The U.S. Senate advanced a stop-gap funding bill on Monday that paves the way to reopen the federal government three days into a partial shutdown that was triggered in part by a partisan brawl over immigration.
Thirty-three Democrats joined 48 Republicans to end debate in the 100-member chamber on a bill extending the government’s spending authority through Feb. 8, setting the stage for final Senate passage. Swift approval was expected in the House of Representatives, after which the bill would go to the White House for President Donald Trump’s signature.
The Democrats had demanded firm assurances that the chamber would consider the fate of the immigrants who were brought into the U.S. years ago by their parents before agreeing to end the legislative standoff. Democratic leader Charles Schumer said McConnell assured him if the immigration issue is not resolved by February 8, the Senate would immediately consider it right after that date.
The legislation to end the shutdown must still be approved by the House of Representatives, but that is considered virtually certain, before the measure is sent to President Donald Trump for his signature.
Ahead of the vote, federal agencies on Monday were in the midst of furloughing thousands of civil servants without pay and starting to curtail their operations at the start of a new workweek. The shutdown had started at Friday midnight after the Senate failed to adopt a House-approved stop-gap funding measure that extended through mid-February.
The stalemate roiled official Washington.
Before the vote, Trump attacked Democratic lawmakers in new Twitter comments, saying, “The Democrats are turning down services and security for citizens in favor of services and security for non-citizens. Not good!” He contended that “Democrats have shut down our government in the interests of their far left base. They don’t want to do it but are powerless!”

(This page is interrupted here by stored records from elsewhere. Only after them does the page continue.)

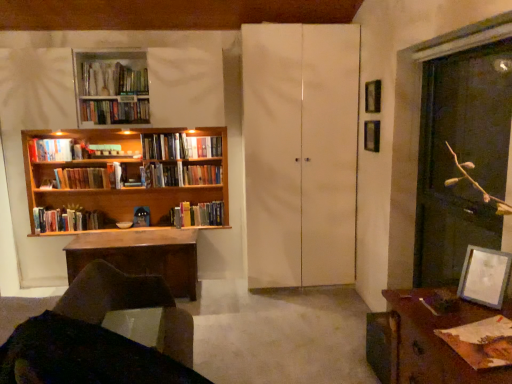
At what (x,y) coordinates should I click in order to perform the action: click on blank space situated above hardcover books at center, the fourth book from the back (from a real-world perspective). Please return your answer as a coordinate pair (x, y). The image size is (512, 384). Looking at the image, I should click on 162,136.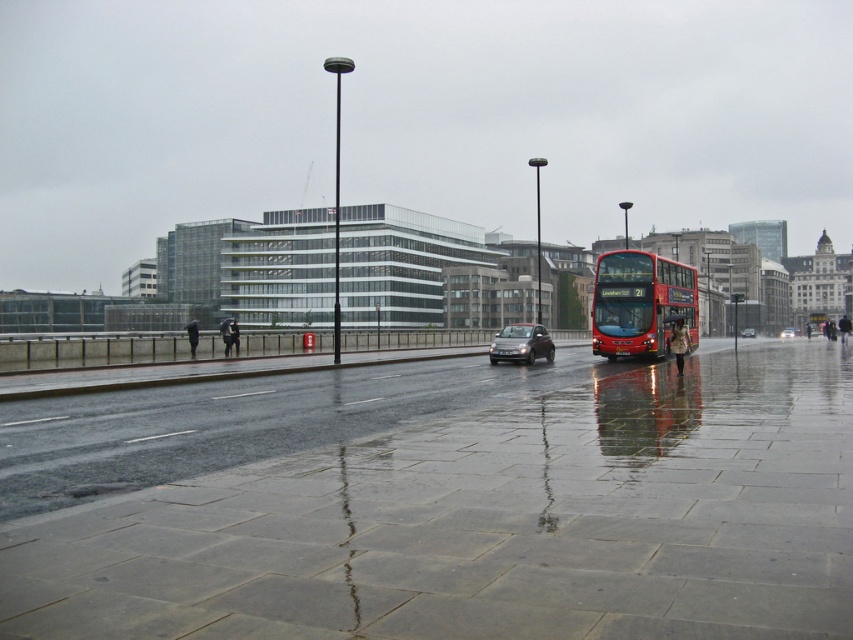
You are a pedestrian standing on the wet pavement and see both the shiny silver car at center and the shiny black car at center. Which car is taller?

The shiny silver car at center is taller than the shiny black car at center.

You are a delivery person needing to place a 2.5 meter long package horizontally on the pavement between the metallic bus stop at center and the shiny silver car at center. Is there enough space?

The metallic bus stop at center is narrower than the shiny silver car at center, but the exact distance between them isn not provided in the scene description. Therefore, it is impossible to determine if there is enough space for the 2.5 meter long package.

You are a pedestrian standing at the point labeled as point (746, 316) in the image. What object are you standing at?

The point (746, 316) corresponds to the metallic bus stop at center, so you are standing at the metallic bus stop at center.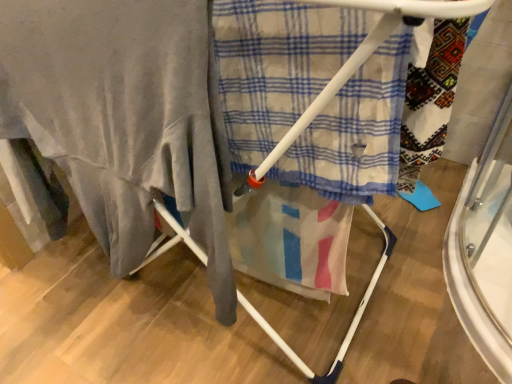
Question: Is white plastic drying rack at center closer to the viewer compared to plaid fabric at center?

Choices:
 (A) no
 (B) yes

Answer: (B)

Question: Is white plastic drying rack at center to the right of plaid fabric at center from the viewer's perspective?

Choices:
 (A) no
 (B) yes

Answer: (A)

Question: Is white plastic drying rack at center further to the viewer compared to plaid fabric at center?

Choices:
 (A) no
 (B) yes

Answer: (A)

Question: Is white plastic drying rack at center in contact with plaid fabric at center?

Choices:
 (A) yes
 (B) no

Answer: (A)

Question: Can you confirm if white plastic drying rack at center is wider than plaid fabric at center?

Choices:
 (A) yes
 (B) no

Answer: (A)

Question: From the image's perspective, is white plastic drying rack at center above plaid fabric at center?

Choices:
 (A) yes
 (B) no

Answer: (A)

Question: Considering the relative sizes of plaid fabric at center and matte gray blanket at left in the image provided, is plaid fabric at center thinner than matte gray blanket at left?

Choices:
 (A) yes
 (B) no

Answer: (A)

Question: Is plaid fabric at center placed right next to matte gray blanket at left?

Choices:
 (A) no
 (B) yes

Answer: (A)

Question: Does plaid fabric at center have a greater width compared to matte gray blanket at left?

Choices:
 (A) no
 (B) yes

Answer: (A)

Question: Considering the relative positions of plaid fabric at center and matte gray blanket at left in the image provided, is plaid fabric at center to the left of matte gray blanket at left from the viewer's perspective?

Choices:
 (A) no
 (B) yes

Answer: (A)

Question: Would you say plaid fabric at center contains matte gray blanket at left?

Choices:
 (A) yes
 (B) no

Answer: (B)

Question: Does plaid fabric at center appear on the right side of matte gray blanket at left?

Choices:
 (A) yes
 (B) no

Answer: (A)

Question: From a real-world perspective, is white plastic drying rack at center physically below matte gray blanket at left?

Choices:
 (A) yes
 (B) no

Answer: (A)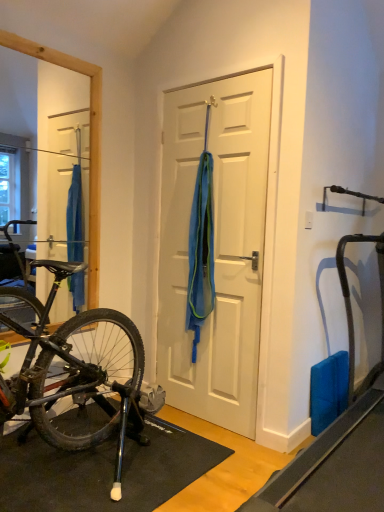
Question: Does white matte door at center come behind blue rubber mat at right?

Choices:
 (A) yes
 (B) no

Answer: (A)

Question: Is blue rubber mat at right located within white matte door at center?

Choices:
 (A) yes
 (B) no

Answer: (B)

Question: Considering the relative sizes of white matte door at center and blue rubber mat at right in the image provided, is white matte door at center wider than blue rubber mat at right?

Choices:
 (A) yes
 (B) no

Answer: (B)

Question: From the image's perspective, does white matte door at center appear lower than blue rubber mat at right?

Choices:
 (A) no
 (B) yes

Answer: (A)

Question: Is white matte door at center shorter than blue rubber mat at right?

Choices:
 (A) yes
 (B) no

Answer: (B)

Question: Does point click(x=206, y=175) appear closer or farther from the camera than point click(x=208, y=365)?

Choices:
 (A) farther
 (B) closer

Answer: (B)

Question: Looking at their shapes, would you say blue mesh towel at center is wider or thinner than white matte door at center?

Choices:
 (A) wide
 (B) thin

Answer: (A)

Question: From their relative heights in the image, would you say blue mesh towel at center is taller or shorter than white matte door at center?

Choices:
 (A) short
 (B) tall

Answer: (A)

Question: In the image, is blue mesh towel at center positioned in front of or behind white matte door at center?

Choices:
 (A) front
 (B) behind

Answer: (B)

Question: Is white matte door at center in front of or behind blue mesh towel at center in the image?

Choices:
 (A) front
 (B) behind

Answer: (A)

Question: From the image's perspective, relative to blue mesh towel at center, is white matte door at center above or below?

Choices:
 (A) below
 (B) above

Answer: (A)

Question: Which is correct: white matte door at center is inside blue mesh towel at center, or outside of it?

Choices:
 (A) outside
 (B) inside

Answer: (A)

Question: From a real-world perspective, is white matte door at center physically located above or below blue mesh towel at center?

Choices:
 (A) below
 (B) above

Answer: (A)

Question: Considering their positions, is white matte door at center located in front of or behind blue rubber mat at right?

Choices:
 (A) front
 (B) behind

Answer: (B)

Question: Is point (244, 161) positioned closer to the camera than point (337, 252)?

Choices:
 (A) farther
 (B) closer

Answer: (B)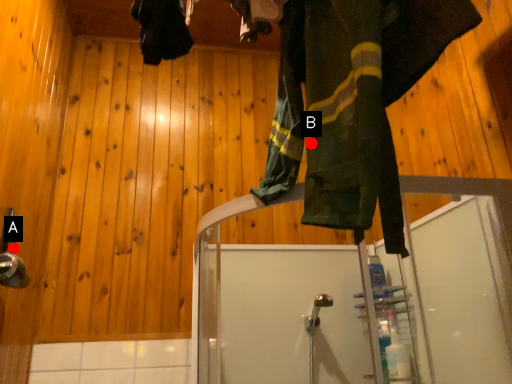
Question: Two points are circled on the image, labeled by A and B beside each circle. Among these points, which one is farthest from the camera?

Choices:
 (A) A is further
 (B) B is further

Answer: (A)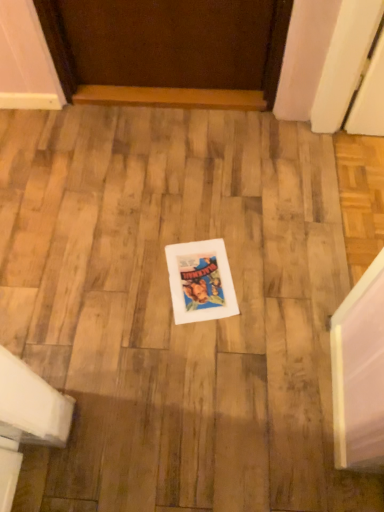
I want to click on vacant location below matte paper comic book at center (from a real-world perspective), so click(x=204, y=279).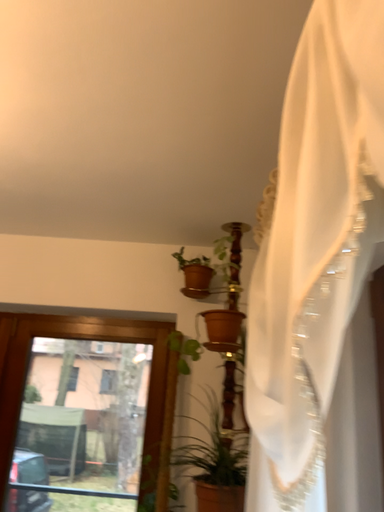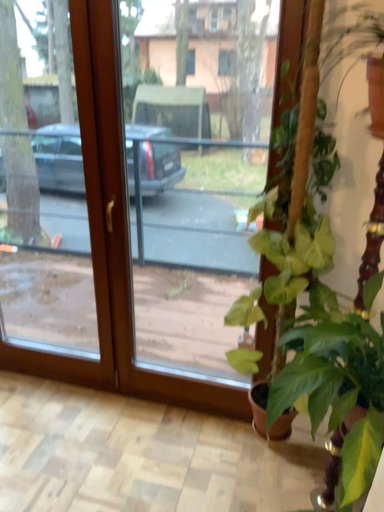
Question: Which way did the camera rotate in the video?

Choices:
 (A) rotated right
 (B) rotated left

Answer: (B)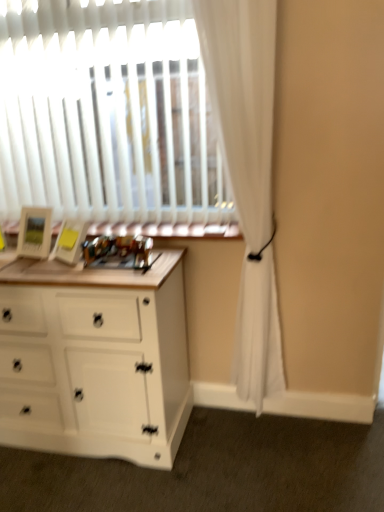
Question: Visually, is wooden frame at center positioned to the left or to the right of white matte chest of drawers at left?

Choices:
 (A) left
 (B) right

Answer: (B)

Question: In the image, is wooden frame at center positioned in front of or behind white matte chest of drawers at left?

Choices:
 (A) front
 (B) behind

Answer: (B)

Question: Which object is the closest to the wooden frame at center?

Choices:
 (A) white sheer curtain at right
 (B) white matte chest of drawers at left

Answer: (A)

Question: Estimate the real-world distances between objects in this image. Which object is closer to the wooden frame at center?

Choices:
 (A) white matte chest of drawers at left
 (B) white sheer curtain at right

Answer: (B)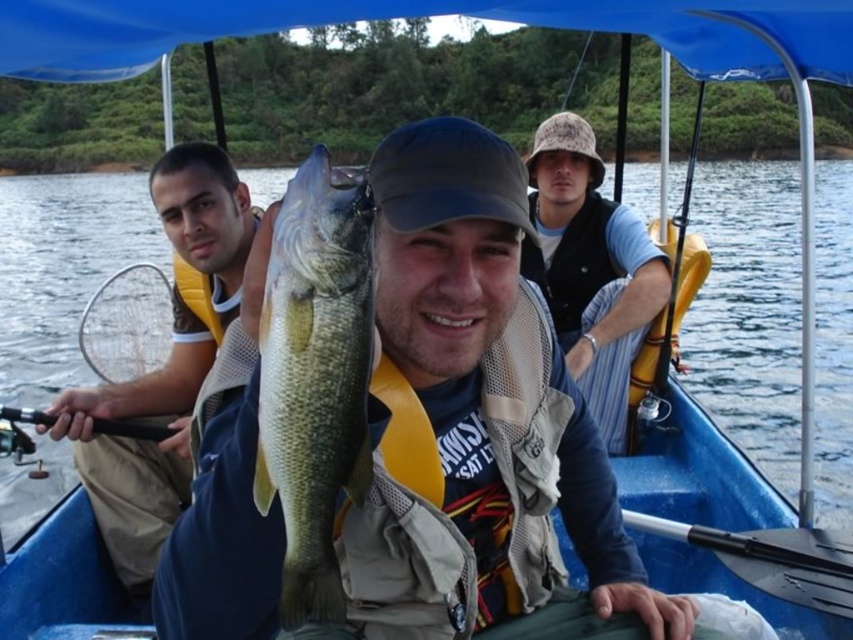
Does green scaly fish at center have a smaller size compared to yellow life vest at left?

Indeed, green scaly fish at center has a smaller size compared to yellow life vest at left.

Is green scaly fish at center to the right of yellow life vest at left from the viewer's perspective?

Correct, you'll find green scaly fish at center to the right of yellow life vest at left.

The image size is (853, 640). What do you see at coordinates (315, 376) in the screenshot? I see `green scaly fish at center` at bounding box center [315, 376].

Where is `green scaly fish at center`? This screenshot has width=853, height=640. green scaly fish at center is located at coordinates (315, 376).

Does point (184, 227) lie in front of point (614, 404)?

Yes, it is.

Is yellow life vest at left smaller than camouflage fabric bucket hat at upper right?

No, yellow life vest at left is not smaller than camouflage fabric bucket hat at upper right.

Between point (161, 536) and point (575, 176), which one is positioned in front?

Point (161, 536) is in front.

Identify the location of yellow life vest at left. The width and height of the screenshot is (853, 640). (163, 365).

Is green scaly fish at center wider than camouflage fabric bucket hat at upper right?

No, green scaly fish at center is not wider than camouflage fabric bucket hat at upper right.

Looking at this image, is green scaly fish at center positioned in front of camouflage fabric bucket hat at upper right?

White House legislative affairs director Marc Short told CNN that the Trump administration wants “to find a pathway” for the young immigrants, many of whom only know the U.S. as their home country, to stay in the United States. But Short also said “a real security threat” remains on the southern U.S. border with Mexico, with Trump demanding funding for a wall to thwart further illegal immigration.
A new Trump political ad accused Democrats of being “complicit” in U.S. murders committed by illegal immigrants.
Late Sunday, Senate Democratic leader Charles Schumer said Democratic and Republican lawmakers had “yet to reach an agreement on a path forward” linking the full reopening of the government to resolution of the deportation issue.
Earlier, in a Senate speech, he called the partial government closure the “Trump Shutdown,” contending that he offered the president funding for the wall, a key 2016 Trump campaign promise, but that the U.S. leader would not compromise on other immigration policy changes.
“He can’t take yes for an answer,” Schumer said of Trump.
White House spokeswoman Sarah Sanders told reporters Monday, “We’re not going to start having negotiations about immigration reform until the government’s reopened. It’s pretty simple.”
The U.S. government has partially shut down on several occasions over lawmaking and funding disputes. The most recent till now was a 16-day shutdown in 2013 in a partisan deadlock over health care policy. About 850,000 federal workers were furloughed then.
Services that stop or continue during a federal shutdown vary. But federal research projects could be stalled, national parks and museums closed, tax questions left unanswered, processing of veterans’ disability applications delayed, and federal nutrition programs suspended, as was the case in 2013.
Senate lawmakers spent all day Sunday meeting and negotiating and looking for a way to end the impasse on immigration. McConnell called off a 1 a.m. Monday vote on reopening the government in favor of the vote at noon, Washington time.
With Republican and Democratic lawmakers blaming each other for the stalemate, Republican Senator Lindsey Graham on Sunday also appeared to fault the White House for the immigration standoff, specifically hardline immigration Trump adviser Stephen Miller.
“Every time we have a proposal, it is only yanked back by staff members,” Graham said. “As long as Stephen Miller is in charge of negotiation on immigration, we are going nowhere.”
Graham said Miller is out of the “mainstream” with his immigration views.
Sanders called Graham’s comments “a sad and desperate attempt…to tarnish a staffer.” She said Miller was not at the White House “to push his agenda,” but rather to support Trump’s immigration views.